While the Bears continue mapping out their strategy on rebuilding their defense, the two-week NFL window between the end of the Scouting Combine and the start of free agency saw them bring back a pair of their own offensive free agents.
Both starting center Roberto Garza and backup tight end Dante Rosario signed one-year contracts on Thursday. Garza was the more significant move, as the soon-to-be 35-year-old was the anchor, and lone returnee on a starting offensive line that made a huge improvement from the 2012 unit. Working with four new linemates, the Bears tied for fourth-lowest in the NFL by allowing just 30 sacks, with an assist from Marc Trestman's quick-hitting offense. General manager Phil Emery recently cited how the number of quarterback hits, sacks and knockdowns attributed to Garza went from 11 in 2012 to just five this past season.
The 13-year veteran has started all but 30 games over his career, the first four in Atlanta, the last nine in Chicago, where he's been a captain the past two years and taken over at center the last three, moving from guard. Garza had just completed a three-year contract worth just over $9 million. In order to remain with the Bears, he agreed to a salary about half the average in his previous deal. The NFL North rival Detroit Lions recently re-signed their own 35-year-old center, Dominic Raiola, to a similar one-year, $1.5 million deal.
"I'm excited to keep playing, and playing for a great franchise and city," said Garza, who wants to continue assessing his future year to year. "Everybody knows that I wanted to stay here. With the guys I'm playing with, everything is coming together. I feel it's a great opportunity to build on what we started last year.
"Everybody's coming back and we're going to be in the same system a second year. We did some good things last year, but there's a lot of stuff we have to build on and correct and do better.
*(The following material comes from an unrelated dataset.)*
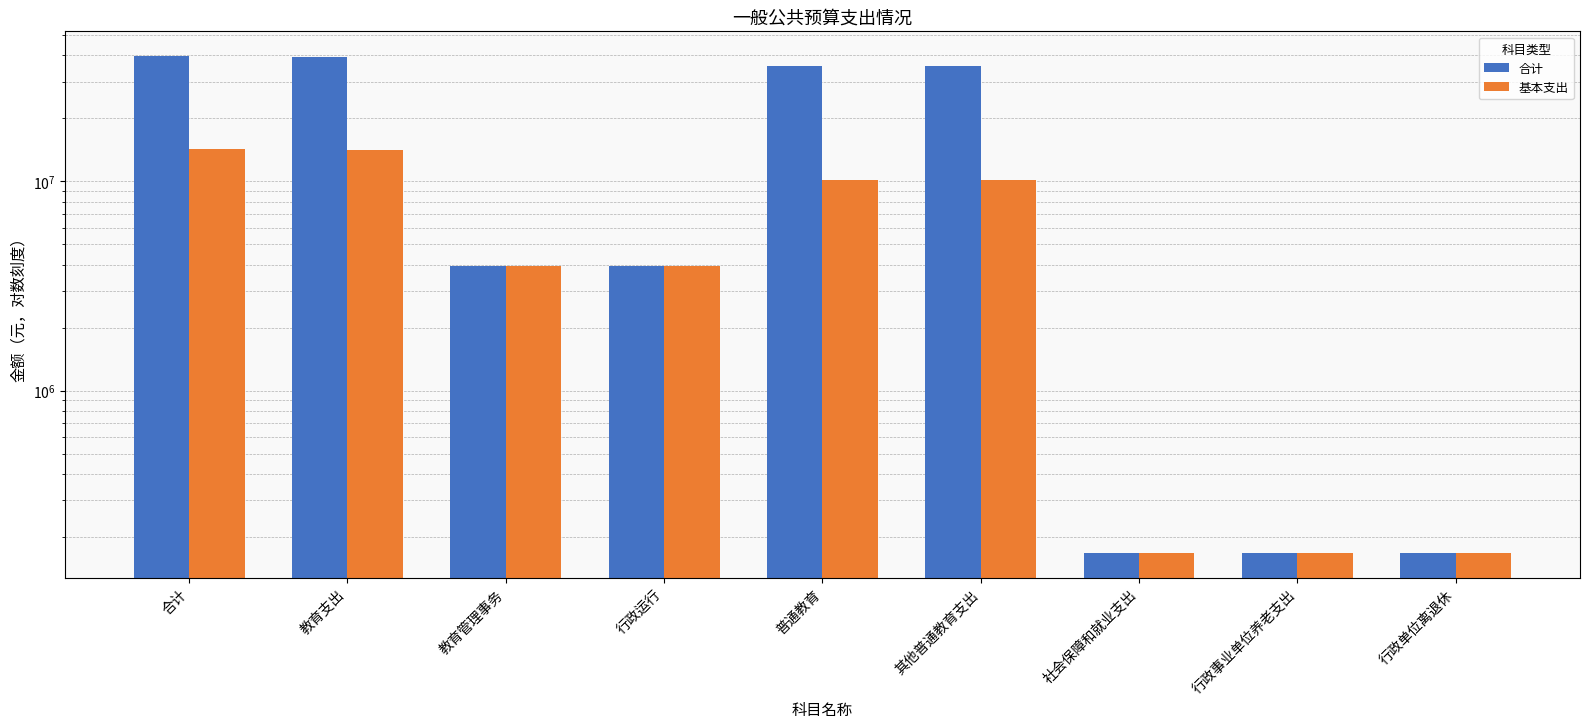

Between 教育支出 and 行政单位离退休, which is larger?

教育支出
It's going to be fun to watch the film from last year and get better at things that are going to make us a better football team."
Trestman's offense broke multiple single-season franchise records, and wound up second for most points scored by a Bears team, to the 1985 Super Bowl champions.
"Roberto is an outstanding player and person," Trestman said. "He is as hard-working a player we have and an unselfish leader. He is tremendously important in our preparation by quarterbacking the offensive line both in run and pass protection. He anchors everything we do up front and we're thrilled to have him back."
When the Bears couldn't find an adequate blocking specialist to back up Martellus Bennett at tight end during the preseason, Emery sent a seventh-round pick to Dallas for the 29-year-old Rosario, who started three of the 15 games he played in, catching one pass for 13 yards. While the coaching staff was impressed by the physical tools of the undrafted Fendi Onobun by keeping him on the practice squad, the feeling around Halas Hall is Onobun still needs to more greatly devote himself to football around the clock.
These re-signings still should not rule out the possibility that the Bears make a move in the draft for more depth at the two positions, if enough of their defensive needs are addressed through free agency and the draft. It also leaves quarterback Josh McCown and backup lineman Eben Britton as their only remaining offensive free agents. While there's a clear desire to re-sign McCown, they're unable to do so before the day free agency begins on March 11.